YOUR OBJECTIVE – Find each line in the items below that contains the word "configure", and copy those lines out.

*** Opening EXCERPTED RECORDS ***

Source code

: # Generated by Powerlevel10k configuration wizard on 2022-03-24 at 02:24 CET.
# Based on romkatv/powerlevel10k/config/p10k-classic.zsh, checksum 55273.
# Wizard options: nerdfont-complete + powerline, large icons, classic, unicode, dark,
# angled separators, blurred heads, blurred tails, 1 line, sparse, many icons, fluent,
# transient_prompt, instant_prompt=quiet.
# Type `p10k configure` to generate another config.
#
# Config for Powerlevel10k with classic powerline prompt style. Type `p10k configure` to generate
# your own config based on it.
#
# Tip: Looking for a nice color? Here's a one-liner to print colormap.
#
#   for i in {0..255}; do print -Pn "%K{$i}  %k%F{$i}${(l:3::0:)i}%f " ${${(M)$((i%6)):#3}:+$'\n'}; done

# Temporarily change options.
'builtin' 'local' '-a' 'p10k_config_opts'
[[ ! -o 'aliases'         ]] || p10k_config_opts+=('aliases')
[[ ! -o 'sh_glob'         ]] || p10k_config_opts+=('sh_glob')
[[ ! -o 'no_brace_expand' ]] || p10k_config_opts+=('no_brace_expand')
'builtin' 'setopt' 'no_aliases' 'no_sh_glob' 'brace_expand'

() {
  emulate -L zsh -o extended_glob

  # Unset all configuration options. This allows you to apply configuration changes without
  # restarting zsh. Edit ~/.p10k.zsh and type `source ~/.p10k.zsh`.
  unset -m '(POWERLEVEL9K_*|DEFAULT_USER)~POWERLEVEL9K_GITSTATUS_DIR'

*** Closing EXCERPTED RECORDS ***

RESPONSE TO THIS EXERCISE –
# Type `p10k configure` to generate another config.
# Config for Powerlevel10k with classic powerline prompt style. Type `p10k configure` to generate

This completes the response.